14.04.2016: Scala dei Turchi

Vom Campingplatz ausgehend fuhren wir zunächst dem Meer entlang bis Porto Empedocle, dessen Hafen das Sprungbrett zu den Pelagischen Inseln Lampedusa und Linosa ist. Ein Stück weiter gelangten wir zur Scala dei Turchi (Türkischen Treppe), einer blendenweißen Kalkformation, deren schräg horizontal verlaufende Riesenstufen an eine Treppe erinnern. Ihr Name kommt daher, dass einst an dieser Stelle Piraten („Türken“) gelandet sein sollen. Heute wird die Scala dei Turchi gern als Hintergrund für Modeaufnahmen genommen.

  
Weiter etwas landeinwärts in der Nähe des Dorfes Aragona wollten wir die „Vulcanelli di Maccalube“, eine große graue Fläche ohne jede Vegetation auf der, kleine Schlammvulkane vor sich hinblubbern, besichtigen. Aufgrund eines traurigen Anlasses, dem Tod zweier Kinder im September 2014, ist das Gebiet jedoch gesperrt und nun für Touristen nicht mehr zugänglich.


Auf unserer Weiterfahrt nach Eraclea Minoa durchfuhren wir abseits der Hauptstraßen herrliche Landschaften mit blühenden Blumen.
  

12.04. – 13.04.2016: Agrigento und Valle dei Templi

Von unserem Campingplatz in einem Vorort von Agrigento machten wir uns zu Fuß auf den Weg, um die weltberühmten Tempelanlagen (Valle dei Templi) zu besichtigen. Bei herrlichem frühsommerlichen Wetter war unser Rundgang schweißtreibender als ursprünglich erwartet.

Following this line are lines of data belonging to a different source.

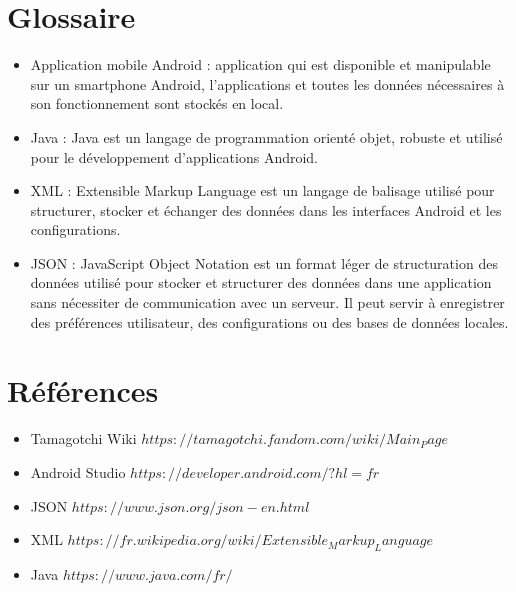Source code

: \documentclass{cahier_des_charges}
\begin{document}
\section{Glossaire} \label{sec:glossaire}
\begin{itemize}[label=\textbullet]
\item Application mobile Android : application qui est disponible et manipulable sur un smartphone Android, l’applications et toutes les données nécessaires à son fonctionnement sont stockés en local.
\item Java : Java est un langage de programmation orienté objet, robuste et utilisé pour le développement d'applications Android.
\item XML : Extensible Markup Language est un langage de balisage utilisé pour structurer, stocker et échanger des données dans les interfaces Android et les configurations.
\item JSON : JavaScript Object Notation est un format léger de structuration des données utilisé pour stocker et structurer des données dans une application sans nécessiter de communication avec un serveur. Il peut servir à enregistrer des préférences utilisateur, des configurations ou des bases de données locales.
\end{itemize}

\section{Références}
\begin{itemize}[label=\textbullet]
\item Tamagotchi Wiki \href{https://tamagotchi.fandom.com/wiki/Main_Page}{$https://tamagotchi.fandom.com/wiki/Main_Page$}
\item Android Studio \href{https://developer.android.com/?hl=fr}{$https://developer.android.com/?hl=fr$}
\item JSON \href{https://www.json.org/json-en.html}{$https://www.json.org/json-en.html$}
\item XML \href{https://fr.wikipedia.org/wiki/Extensible_Markup_Language}{$https://fr.wikipedia.org/wiki/Extensible_Markup_Language$}
\item Java \href{https://www.java.com/fr/}{$https://www.java.com/fr/$}
\end{itemize}
\end{document}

Inzwischen haben wir uns auch an die schlechte und unprofessionelle Beschildungerung der Sehenswürdigkeiten in Süditalien und Sizilien gewöhnt. So finden wir trotz einiger Fehlversuche stets die passende Zufahrt oder den Eingang zu den Tempeln, Kirchen oder Museen.

Am folgenden Tag gingen wir es gemütlicher an und besuchten die Altstadt von Agrigento. Dabei besichtigten wir die Chiesa e Monastero di Santo Spirito, die Chiesa Santa Maria del Greci und den Dom, der gerade renoviert wird. Zum Abschluss gab es den bereits gewohnten Cappuccino und ein Dolce.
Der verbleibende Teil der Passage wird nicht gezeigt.